▶ [Prompt 1]: Write out the game-playing AI text word for word, everything from "An AI can even" down to "AI can solve.".
▶ [Prompt 2]:
Using the game-playing AI text, answer each question briefly.
(a) What does a game usually have that makes it easy to tell whether the AI is winning or losing?
(b) Besides playing games itself, what can an AI be programmed to look at for strategies that lead to victory?
(c) On the small 6×6 board used in early chess work, which pieces were left out?

▶ [Exercise text]:

Game Playing AI

Original article was published on Artificial Intelligence on Medium

AI researchers spent a lot of time trying to teach AI how to beat humans at games, and this isn’t just because games are fun. Games provide constrained scenarios for testing new AI algorithms and approaches. In a game, it’s easy to know whether the AI is winning or losing because there’s usually a score or some objective measure of winning. This is great because AI learns from examples, trying things out, and slowly improving. Games basically provide their own training data, which is a big relief, because AI systems need lots of training data to get really good.

An AI can even play games itself to generate training data and involve better game strategies, or an AI can be programmed to look at previous games, even games played by expert humans for strategies that lead to victory. Comparing AIs against expert human gamers can also help us figure out how an AI is improving over time. This comparison also gives us a sense of the difficulty of problems an AI can solve.

This is the reason why some of my first AI demos were games.

Chess & Checkers

Getting a machine to play chess is actually really complicated, so when AI researchers first tried to tackle the problem in the late 1940s and early 1950s, they focused on simpler chess situations, like games with only a few pieces remaining on the board or full games played on a small 6×6 board without any bishops.

▶ [Information]:
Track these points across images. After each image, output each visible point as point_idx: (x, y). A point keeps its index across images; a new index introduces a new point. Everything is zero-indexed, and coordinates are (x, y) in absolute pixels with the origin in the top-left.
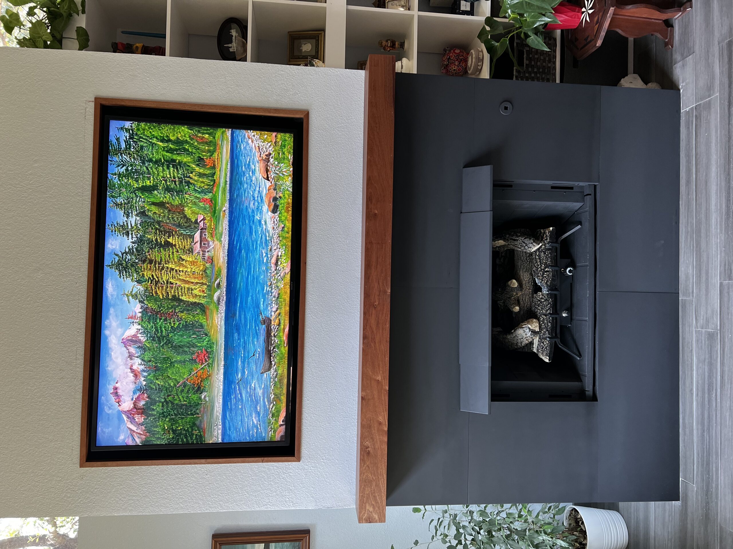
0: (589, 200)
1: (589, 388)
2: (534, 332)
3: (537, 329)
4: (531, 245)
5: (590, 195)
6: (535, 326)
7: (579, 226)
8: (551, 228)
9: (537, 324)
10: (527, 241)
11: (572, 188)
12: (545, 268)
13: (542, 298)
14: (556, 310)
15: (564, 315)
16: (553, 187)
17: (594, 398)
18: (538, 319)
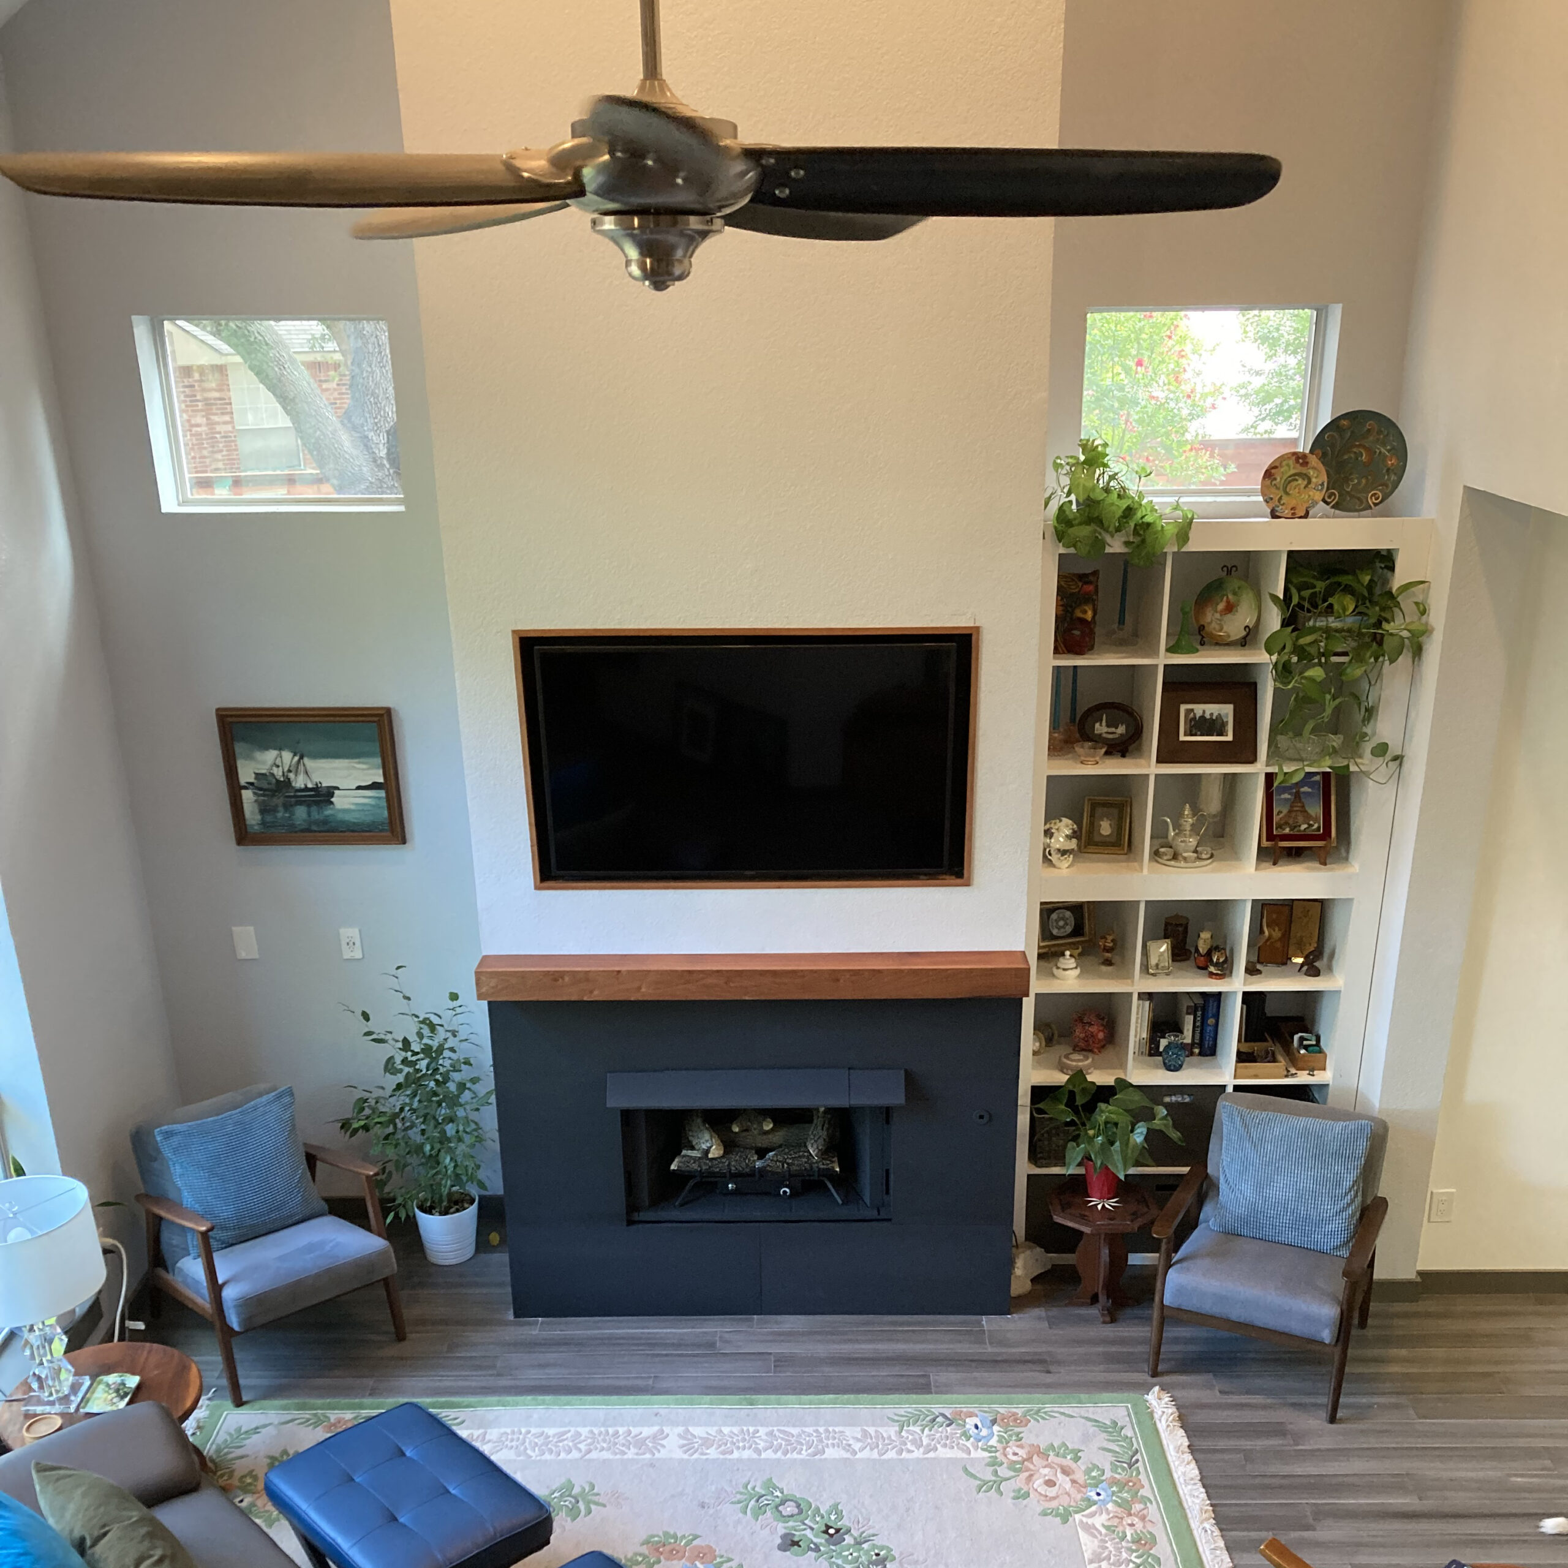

▶ [Reply 1]:
An AI can even play games itself to generate training data and involve better game strategies, or an AI can be programmed to look at previous games, even games played by expert humans for strategies that lead to victory. Comparing AIs against expert human gamers can also help us figure out how an AI is improving over time. This comparison also gives us a sense of the difficulty of problems an AI can solve.

▶ [Reply 2]:
(a) A score or some objective measure of winning.
(b) Previous games, including games played by expert humans.
(c) The bishops.